▶ Records provided
────────────────────────────────────────
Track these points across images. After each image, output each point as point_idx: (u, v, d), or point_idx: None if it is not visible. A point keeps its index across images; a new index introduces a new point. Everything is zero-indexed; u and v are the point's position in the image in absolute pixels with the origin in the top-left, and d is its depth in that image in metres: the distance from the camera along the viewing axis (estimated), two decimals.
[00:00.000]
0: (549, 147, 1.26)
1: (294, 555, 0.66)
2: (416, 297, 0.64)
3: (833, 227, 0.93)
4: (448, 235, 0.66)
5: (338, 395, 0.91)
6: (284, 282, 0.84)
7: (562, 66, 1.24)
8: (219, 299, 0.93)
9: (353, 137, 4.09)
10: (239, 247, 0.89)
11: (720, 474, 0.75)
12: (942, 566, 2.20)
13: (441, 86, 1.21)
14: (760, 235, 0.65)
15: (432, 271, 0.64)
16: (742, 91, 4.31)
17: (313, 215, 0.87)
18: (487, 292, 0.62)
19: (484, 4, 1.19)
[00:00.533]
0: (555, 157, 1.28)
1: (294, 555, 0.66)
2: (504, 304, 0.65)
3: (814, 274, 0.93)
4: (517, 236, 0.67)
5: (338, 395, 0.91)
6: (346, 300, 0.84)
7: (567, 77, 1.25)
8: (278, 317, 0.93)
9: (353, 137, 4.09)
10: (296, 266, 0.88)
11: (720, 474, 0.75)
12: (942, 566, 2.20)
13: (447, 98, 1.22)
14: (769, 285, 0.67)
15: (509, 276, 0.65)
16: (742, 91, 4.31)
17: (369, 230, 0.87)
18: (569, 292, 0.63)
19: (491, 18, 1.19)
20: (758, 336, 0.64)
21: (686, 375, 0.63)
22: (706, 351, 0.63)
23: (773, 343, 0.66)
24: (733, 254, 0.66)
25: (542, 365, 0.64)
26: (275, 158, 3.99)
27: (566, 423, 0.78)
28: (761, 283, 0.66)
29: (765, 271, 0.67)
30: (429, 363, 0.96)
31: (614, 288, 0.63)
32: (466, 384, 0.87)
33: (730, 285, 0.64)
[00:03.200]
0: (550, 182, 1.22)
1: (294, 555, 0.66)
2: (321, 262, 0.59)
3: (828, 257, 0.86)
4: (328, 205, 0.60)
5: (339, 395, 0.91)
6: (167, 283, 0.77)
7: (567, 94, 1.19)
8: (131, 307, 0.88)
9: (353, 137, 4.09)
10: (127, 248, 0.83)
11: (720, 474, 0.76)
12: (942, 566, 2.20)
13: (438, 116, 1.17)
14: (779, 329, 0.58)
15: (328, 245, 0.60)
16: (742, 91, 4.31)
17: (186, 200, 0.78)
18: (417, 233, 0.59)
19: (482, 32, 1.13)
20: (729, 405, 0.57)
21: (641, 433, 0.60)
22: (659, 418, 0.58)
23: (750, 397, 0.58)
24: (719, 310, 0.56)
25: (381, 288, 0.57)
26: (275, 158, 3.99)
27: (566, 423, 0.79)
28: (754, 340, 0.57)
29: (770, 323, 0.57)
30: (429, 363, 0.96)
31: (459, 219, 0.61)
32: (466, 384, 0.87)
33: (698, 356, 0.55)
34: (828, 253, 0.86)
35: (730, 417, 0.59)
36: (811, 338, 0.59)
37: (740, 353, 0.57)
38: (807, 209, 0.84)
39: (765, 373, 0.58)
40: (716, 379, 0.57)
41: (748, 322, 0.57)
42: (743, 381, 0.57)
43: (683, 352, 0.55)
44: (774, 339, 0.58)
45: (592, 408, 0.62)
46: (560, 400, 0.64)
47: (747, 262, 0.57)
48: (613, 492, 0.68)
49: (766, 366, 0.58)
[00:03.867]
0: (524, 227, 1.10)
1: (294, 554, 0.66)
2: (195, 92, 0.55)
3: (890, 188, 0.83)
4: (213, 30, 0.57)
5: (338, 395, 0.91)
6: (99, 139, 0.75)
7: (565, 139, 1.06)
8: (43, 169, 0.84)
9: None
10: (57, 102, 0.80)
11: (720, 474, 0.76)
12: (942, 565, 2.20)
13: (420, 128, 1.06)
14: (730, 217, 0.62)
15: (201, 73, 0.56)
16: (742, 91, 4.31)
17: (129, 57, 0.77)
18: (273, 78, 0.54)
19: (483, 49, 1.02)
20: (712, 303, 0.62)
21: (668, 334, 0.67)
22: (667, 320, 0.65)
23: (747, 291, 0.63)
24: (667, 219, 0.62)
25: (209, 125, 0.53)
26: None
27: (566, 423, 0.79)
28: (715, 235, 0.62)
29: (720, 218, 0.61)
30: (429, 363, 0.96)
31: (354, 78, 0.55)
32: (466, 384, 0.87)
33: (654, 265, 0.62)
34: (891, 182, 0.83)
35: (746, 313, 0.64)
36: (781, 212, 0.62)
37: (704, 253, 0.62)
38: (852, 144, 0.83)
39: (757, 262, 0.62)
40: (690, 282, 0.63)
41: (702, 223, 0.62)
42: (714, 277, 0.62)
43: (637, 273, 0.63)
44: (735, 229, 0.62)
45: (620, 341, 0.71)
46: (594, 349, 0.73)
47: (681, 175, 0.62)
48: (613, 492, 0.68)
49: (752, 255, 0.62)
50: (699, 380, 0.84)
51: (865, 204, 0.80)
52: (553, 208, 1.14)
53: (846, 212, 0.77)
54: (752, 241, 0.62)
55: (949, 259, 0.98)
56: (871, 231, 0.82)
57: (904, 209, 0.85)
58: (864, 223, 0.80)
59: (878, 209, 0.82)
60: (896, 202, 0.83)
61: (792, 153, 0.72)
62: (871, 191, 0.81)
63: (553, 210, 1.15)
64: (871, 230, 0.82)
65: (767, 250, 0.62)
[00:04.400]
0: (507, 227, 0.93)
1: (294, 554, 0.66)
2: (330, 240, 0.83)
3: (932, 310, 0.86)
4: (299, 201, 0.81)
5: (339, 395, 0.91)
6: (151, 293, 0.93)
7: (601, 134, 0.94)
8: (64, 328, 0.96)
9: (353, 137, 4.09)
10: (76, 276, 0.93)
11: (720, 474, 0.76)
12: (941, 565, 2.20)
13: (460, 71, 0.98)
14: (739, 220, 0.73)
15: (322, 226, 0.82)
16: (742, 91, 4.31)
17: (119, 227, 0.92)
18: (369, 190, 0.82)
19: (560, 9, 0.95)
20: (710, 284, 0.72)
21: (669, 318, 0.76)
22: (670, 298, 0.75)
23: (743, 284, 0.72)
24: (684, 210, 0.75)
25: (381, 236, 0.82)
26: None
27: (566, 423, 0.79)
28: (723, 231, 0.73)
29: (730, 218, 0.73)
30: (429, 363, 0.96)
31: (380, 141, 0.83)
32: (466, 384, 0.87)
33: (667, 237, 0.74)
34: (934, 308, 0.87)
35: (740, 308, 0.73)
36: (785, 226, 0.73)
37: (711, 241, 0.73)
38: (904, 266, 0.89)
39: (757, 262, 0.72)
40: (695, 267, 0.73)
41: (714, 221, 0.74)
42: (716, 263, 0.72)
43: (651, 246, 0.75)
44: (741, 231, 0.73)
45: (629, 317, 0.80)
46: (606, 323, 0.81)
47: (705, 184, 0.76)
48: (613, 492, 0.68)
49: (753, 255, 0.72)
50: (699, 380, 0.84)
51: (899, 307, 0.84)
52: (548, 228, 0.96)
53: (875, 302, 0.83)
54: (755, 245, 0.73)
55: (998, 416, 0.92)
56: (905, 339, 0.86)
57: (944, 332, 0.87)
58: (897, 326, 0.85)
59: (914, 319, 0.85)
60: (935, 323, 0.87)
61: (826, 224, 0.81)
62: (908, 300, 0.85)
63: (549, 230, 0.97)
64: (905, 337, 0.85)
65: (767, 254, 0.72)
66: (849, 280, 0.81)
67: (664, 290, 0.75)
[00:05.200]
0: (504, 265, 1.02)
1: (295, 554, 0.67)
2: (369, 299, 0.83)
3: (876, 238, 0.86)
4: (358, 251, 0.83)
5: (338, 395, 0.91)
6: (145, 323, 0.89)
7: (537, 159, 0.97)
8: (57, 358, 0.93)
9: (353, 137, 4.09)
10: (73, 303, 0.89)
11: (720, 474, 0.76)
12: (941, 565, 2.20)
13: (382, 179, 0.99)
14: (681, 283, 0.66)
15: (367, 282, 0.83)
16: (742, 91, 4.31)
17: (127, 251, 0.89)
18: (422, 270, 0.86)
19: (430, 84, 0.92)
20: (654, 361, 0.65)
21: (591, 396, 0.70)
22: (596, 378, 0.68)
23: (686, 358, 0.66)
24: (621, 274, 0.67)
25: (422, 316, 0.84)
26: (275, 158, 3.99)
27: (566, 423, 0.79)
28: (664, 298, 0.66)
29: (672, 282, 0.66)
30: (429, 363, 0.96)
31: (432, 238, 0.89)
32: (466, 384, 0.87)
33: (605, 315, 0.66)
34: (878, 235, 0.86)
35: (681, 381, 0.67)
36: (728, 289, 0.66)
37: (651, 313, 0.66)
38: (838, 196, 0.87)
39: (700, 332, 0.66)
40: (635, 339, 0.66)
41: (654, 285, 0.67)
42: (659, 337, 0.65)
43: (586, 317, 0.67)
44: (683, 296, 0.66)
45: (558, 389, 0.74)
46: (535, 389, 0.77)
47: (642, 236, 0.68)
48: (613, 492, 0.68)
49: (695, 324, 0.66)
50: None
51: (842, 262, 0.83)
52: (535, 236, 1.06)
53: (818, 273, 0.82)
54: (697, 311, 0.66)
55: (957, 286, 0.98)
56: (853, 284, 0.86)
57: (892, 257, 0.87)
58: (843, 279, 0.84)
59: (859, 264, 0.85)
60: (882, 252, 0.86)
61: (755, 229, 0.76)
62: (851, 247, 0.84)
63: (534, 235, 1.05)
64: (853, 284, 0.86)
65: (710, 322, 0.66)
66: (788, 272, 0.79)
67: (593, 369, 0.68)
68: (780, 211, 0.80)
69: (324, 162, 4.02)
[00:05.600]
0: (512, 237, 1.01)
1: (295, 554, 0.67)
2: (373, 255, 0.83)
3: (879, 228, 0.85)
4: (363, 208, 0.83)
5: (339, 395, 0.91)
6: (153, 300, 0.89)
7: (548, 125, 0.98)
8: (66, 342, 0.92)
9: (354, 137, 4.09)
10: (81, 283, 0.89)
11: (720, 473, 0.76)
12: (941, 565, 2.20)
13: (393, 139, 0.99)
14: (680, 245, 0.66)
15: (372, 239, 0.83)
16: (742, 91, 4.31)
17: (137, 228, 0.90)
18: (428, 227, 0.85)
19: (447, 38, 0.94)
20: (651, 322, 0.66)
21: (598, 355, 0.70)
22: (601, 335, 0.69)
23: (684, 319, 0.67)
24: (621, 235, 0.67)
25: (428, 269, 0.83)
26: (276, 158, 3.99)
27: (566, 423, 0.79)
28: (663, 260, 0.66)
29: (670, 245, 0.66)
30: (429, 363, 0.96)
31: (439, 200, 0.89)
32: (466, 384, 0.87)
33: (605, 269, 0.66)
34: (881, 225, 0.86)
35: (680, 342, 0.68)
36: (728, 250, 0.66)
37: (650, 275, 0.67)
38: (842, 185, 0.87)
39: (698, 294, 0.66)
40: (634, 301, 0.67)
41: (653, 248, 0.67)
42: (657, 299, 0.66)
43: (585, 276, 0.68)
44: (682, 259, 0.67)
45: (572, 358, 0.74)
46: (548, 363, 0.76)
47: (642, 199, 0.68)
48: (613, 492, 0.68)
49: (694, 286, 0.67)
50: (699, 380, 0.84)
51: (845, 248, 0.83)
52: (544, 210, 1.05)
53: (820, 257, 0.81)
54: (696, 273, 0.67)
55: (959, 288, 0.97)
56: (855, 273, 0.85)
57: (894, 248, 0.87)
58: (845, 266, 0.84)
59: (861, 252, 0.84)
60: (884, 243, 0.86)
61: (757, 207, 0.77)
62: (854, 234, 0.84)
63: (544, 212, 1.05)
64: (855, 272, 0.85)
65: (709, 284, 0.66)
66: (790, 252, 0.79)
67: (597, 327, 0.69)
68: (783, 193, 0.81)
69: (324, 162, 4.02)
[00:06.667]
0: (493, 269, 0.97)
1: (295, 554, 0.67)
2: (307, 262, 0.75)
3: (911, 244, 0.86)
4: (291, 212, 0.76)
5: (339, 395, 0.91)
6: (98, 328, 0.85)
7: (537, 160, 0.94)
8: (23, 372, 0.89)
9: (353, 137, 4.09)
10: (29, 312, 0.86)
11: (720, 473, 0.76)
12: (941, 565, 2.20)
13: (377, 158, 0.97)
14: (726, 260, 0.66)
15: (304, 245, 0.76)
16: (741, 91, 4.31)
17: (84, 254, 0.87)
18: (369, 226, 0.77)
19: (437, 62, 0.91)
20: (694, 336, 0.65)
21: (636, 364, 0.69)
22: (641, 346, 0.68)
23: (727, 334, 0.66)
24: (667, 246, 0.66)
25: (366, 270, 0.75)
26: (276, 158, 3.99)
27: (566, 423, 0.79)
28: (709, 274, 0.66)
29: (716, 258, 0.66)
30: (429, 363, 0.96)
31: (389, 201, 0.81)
────────────────────────────────────────
▶ Exercise objective
Return the entries above unchanged, starting at the first line and stopping after the line with "19: (484, 4, 1.19)".

▶ The answer
Track these points across images. After each image, output each point as point_idx: (u, v, d), or point_idx: None if it is not visible. A point keeps its index across images; a new index introduces a new point. Everything is zero-indexed; u and v are the point's position in the image in absolute pixels with the origin in the top-left, and d is its depth in that image in metres: the distance from the camera along the viewing axis (estimated), two decimals.
[00:00.000]
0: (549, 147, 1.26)
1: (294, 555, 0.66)
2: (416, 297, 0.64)
3: (833, 227, 0.93)
4: (448, 235, 0.66)
5: (338, 395, 0.91)
6: (284, 282, 0.84)
7: (562, 66, 1.24)
8: (219, 299, 0.93)
9: (353, 137, 4.09)
10: (239, 247, 0.89)
11: (720, 474, 0.75)
12: (942, 566, 2.20)
13: (441, 86, 1.21)
14: (760, 235, 0.65)
15: (432, 271, 0.64)
16: (742, 91, 4.31)
17: (313, 215, 0.87)
18: (487, 292, 0.62)
19: (484, 4, 1.19)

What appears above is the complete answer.